# [Tasks for this exercise]
1. In the passage about dynamic search ads, what is recommended to point Google to for your first DSA campaign?
2. Copy out the passage about dynamic search ads from "It starts with" to "within your site.".
## Start Passage to read
As long as you set a low cost-per-click, dynamic search ads typically have a decent CPA and provide additional relevant traffic. They’re also great for research as you get to uncover new search terms that people are using to find your site. (You can use this intelligence after the fact to add new keywords to your account.)
Let’s say you’ve just started selling wrought-iron fire pits on your e-commerce site but you don’t have the keywords for them yet in your AdWords account. A new prospect – we’ll call her Kim – is currently online searching for this by name. Kim types it in verbatim: “wrought iron fire pits.”
If you have a DSA campaign set up, you’re in luck: Google instantly recognises that you sell these but don’t yet have keywords for the purpose. Thankfully, you don’t miss a beat with Kim – Google shows her your Dynamic ad, then she clicks, comes to your website and makes a purchase.
How do they work?
It starts with Google regularly scanning your website and keeping an index of all its pages. When you’re starting out, you can choose to point Google to your entire site – we recommend this for your first DSA campaign – although later on you can target specific categories within your site.
Google knows what keywords are in your account and, more importantly, what keywords are not there. This means they can make accurate judgments about when to step in and show your DSA ads.
## End Passage to read
## Start Dataset rows
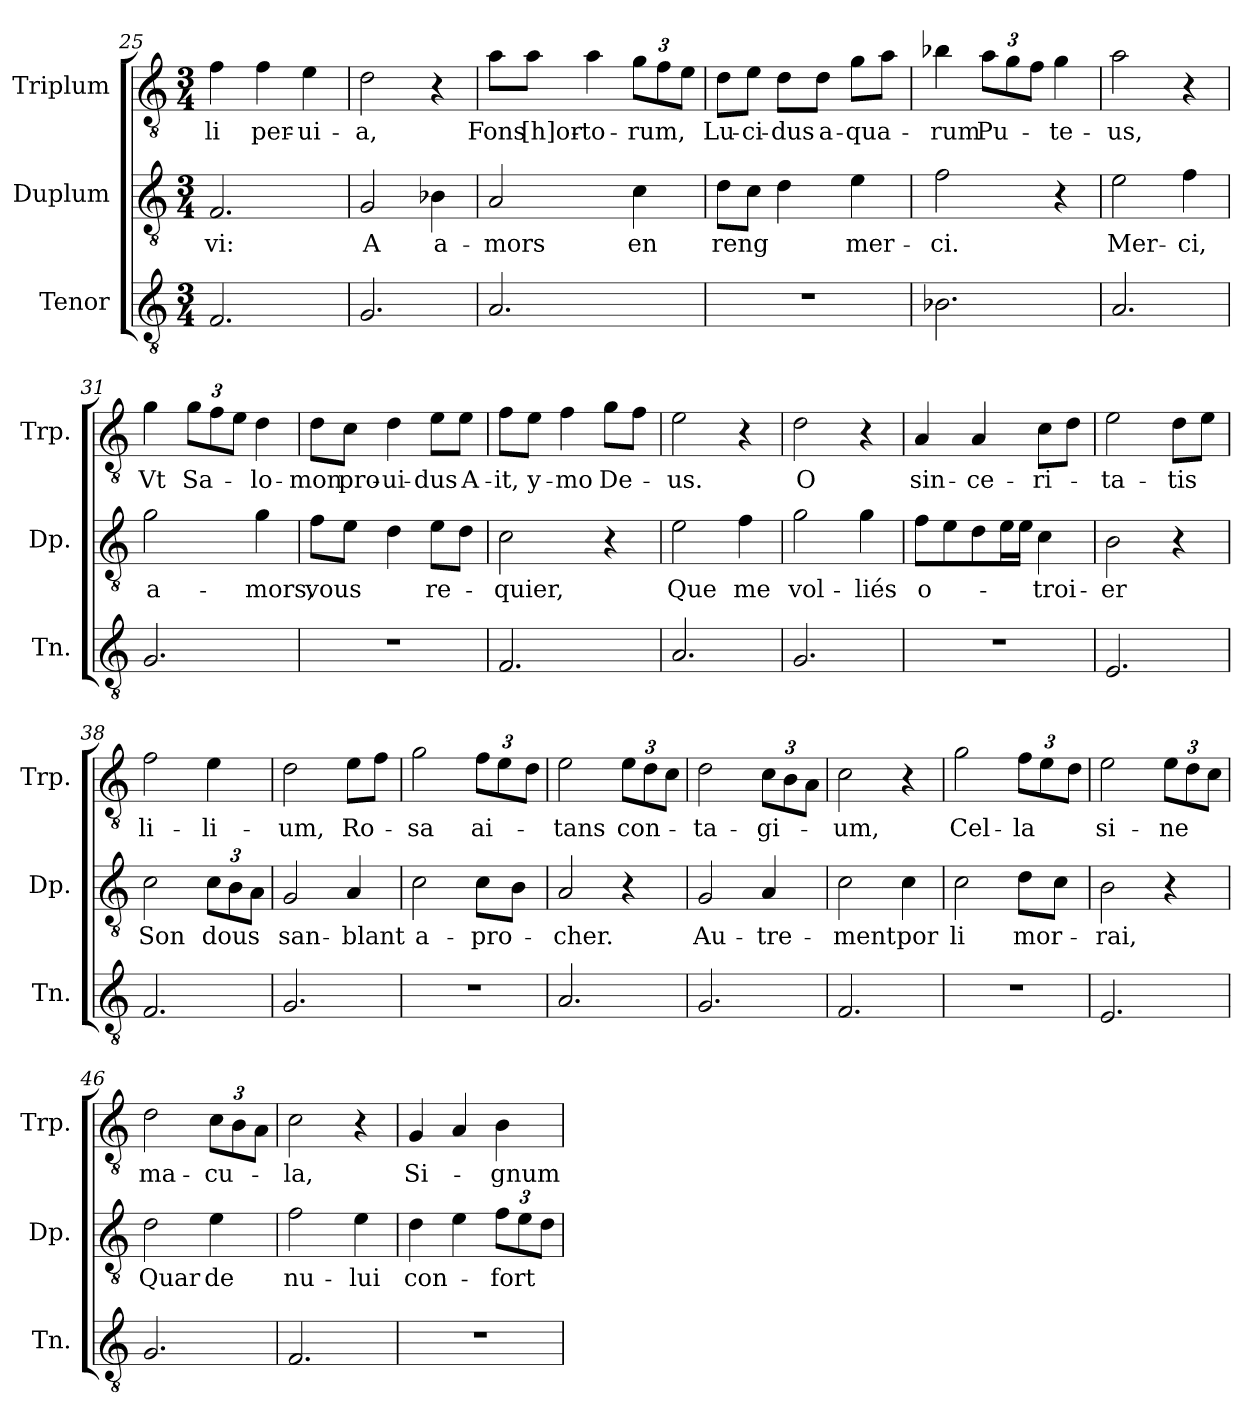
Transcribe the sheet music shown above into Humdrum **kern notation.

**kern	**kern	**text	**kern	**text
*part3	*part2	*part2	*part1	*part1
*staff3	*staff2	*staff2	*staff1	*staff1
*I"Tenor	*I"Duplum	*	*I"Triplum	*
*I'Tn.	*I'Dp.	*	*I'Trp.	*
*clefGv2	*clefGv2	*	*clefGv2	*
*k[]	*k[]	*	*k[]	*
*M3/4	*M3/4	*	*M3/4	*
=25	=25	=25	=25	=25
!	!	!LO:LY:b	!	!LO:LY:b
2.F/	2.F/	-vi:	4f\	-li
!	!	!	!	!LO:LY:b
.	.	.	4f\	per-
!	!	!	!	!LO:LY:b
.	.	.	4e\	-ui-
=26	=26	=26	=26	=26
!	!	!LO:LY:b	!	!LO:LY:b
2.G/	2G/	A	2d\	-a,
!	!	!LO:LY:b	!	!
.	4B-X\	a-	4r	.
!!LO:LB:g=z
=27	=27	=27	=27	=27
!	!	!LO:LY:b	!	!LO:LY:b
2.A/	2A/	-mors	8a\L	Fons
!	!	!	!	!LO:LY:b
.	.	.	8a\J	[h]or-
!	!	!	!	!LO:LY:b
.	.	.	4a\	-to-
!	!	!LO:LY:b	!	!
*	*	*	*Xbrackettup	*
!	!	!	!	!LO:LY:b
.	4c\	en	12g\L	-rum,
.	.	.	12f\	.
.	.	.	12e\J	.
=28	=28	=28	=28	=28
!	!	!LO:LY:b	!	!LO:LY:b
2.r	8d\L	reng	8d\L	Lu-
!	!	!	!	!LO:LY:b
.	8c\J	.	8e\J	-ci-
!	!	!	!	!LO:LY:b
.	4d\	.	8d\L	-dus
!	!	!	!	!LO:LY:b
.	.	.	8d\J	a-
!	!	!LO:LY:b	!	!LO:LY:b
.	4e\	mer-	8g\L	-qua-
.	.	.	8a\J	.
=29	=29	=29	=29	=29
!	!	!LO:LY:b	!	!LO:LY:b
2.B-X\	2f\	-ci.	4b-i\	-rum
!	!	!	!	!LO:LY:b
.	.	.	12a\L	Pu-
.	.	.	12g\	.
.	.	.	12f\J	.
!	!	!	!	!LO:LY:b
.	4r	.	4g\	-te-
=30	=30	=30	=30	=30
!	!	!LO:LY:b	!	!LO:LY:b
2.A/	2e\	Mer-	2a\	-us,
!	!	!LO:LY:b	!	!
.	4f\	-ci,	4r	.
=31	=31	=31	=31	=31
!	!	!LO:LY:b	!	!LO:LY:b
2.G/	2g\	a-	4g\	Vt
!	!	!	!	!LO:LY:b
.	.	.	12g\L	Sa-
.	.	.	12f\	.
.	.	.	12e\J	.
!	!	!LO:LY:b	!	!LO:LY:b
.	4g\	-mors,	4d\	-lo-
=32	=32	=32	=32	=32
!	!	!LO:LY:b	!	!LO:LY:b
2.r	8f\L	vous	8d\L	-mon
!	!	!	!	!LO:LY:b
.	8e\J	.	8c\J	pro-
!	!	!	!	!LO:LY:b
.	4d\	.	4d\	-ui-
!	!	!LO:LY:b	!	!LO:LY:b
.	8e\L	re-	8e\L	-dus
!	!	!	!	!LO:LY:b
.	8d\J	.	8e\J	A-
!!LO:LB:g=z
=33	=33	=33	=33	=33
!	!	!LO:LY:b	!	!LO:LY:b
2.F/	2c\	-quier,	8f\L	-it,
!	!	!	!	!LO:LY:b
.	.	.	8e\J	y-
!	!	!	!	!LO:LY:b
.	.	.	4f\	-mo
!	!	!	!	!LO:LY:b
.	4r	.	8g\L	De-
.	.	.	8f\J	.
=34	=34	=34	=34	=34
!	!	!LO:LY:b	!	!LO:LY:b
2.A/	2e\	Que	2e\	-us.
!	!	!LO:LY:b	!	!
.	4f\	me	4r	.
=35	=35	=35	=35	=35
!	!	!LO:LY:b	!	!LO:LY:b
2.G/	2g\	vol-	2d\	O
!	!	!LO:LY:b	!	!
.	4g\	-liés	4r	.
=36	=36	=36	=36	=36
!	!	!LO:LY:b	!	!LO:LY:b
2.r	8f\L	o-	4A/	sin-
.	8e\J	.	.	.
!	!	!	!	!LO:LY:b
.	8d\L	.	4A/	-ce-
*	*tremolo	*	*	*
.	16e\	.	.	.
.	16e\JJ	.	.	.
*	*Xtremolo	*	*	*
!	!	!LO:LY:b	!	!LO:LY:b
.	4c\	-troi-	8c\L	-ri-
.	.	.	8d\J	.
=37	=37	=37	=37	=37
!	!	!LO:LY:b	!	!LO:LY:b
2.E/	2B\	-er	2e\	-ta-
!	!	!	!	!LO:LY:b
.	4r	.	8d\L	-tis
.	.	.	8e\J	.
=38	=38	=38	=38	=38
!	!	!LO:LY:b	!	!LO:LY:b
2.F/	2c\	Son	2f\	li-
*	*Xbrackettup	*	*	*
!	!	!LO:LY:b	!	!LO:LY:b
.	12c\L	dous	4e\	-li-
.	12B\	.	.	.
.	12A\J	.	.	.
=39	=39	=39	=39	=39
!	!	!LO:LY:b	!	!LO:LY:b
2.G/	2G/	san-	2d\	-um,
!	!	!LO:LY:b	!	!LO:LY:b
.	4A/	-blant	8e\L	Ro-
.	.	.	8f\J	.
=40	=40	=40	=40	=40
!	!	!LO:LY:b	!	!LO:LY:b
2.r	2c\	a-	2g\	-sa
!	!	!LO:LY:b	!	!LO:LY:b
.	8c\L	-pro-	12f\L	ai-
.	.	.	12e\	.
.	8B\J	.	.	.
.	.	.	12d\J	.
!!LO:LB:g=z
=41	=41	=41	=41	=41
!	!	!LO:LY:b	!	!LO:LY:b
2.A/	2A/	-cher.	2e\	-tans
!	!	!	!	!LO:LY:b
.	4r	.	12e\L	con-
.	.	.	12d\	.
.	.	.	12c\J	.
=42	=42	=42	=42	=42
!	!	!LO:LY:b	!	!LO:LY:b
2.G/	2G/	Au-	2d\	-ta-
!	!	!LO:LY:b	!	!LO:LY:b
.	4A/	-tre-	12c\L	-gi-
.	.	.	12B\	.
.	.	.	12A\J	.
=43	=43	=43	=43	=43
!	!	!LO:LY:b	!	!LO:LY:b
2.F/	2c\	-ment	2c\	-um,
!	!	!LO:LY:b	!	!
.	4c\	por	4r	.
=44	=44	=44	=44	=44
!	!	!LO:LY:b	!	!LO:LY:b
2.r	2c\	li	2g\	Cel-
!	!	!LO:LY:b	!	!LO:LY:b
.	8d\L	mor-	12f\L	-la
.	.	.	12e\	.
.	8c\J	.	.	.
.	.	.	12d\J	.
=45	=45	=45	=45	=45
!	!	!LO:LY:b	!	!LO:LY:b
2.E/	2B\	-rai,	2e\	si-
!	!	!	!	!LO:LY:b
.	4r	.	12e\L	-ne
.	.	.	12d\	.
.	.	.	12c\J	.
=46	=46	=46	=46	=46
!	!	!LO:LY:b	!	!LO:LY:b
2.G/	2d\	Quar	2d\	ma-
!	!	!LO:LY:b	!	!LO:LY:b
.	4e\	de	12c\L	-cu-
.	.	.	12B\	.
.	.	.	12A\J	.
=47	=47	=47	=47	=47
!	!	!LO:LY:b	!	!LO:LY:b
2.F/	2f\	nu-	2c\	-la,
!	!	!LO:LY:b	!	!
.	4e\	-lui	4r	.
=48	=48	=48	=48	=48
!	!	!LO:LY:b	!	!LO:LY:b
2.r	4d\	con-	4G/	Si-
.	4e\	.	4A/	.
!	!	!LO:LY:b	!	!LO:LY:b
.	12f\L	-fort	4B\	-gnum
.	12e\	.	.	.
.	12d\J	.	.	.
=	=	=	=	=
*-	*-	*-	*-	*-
## End Dataset rows
# [Problem solutions]
1. Your entire site.

2.
It starts with Google regularly scanning your website and keeping an index of all its pages. When you’re starting out, you can choose to point Google to your entire site – we recommend this for your first DSA campaign – although later on you can target specific categories within your site.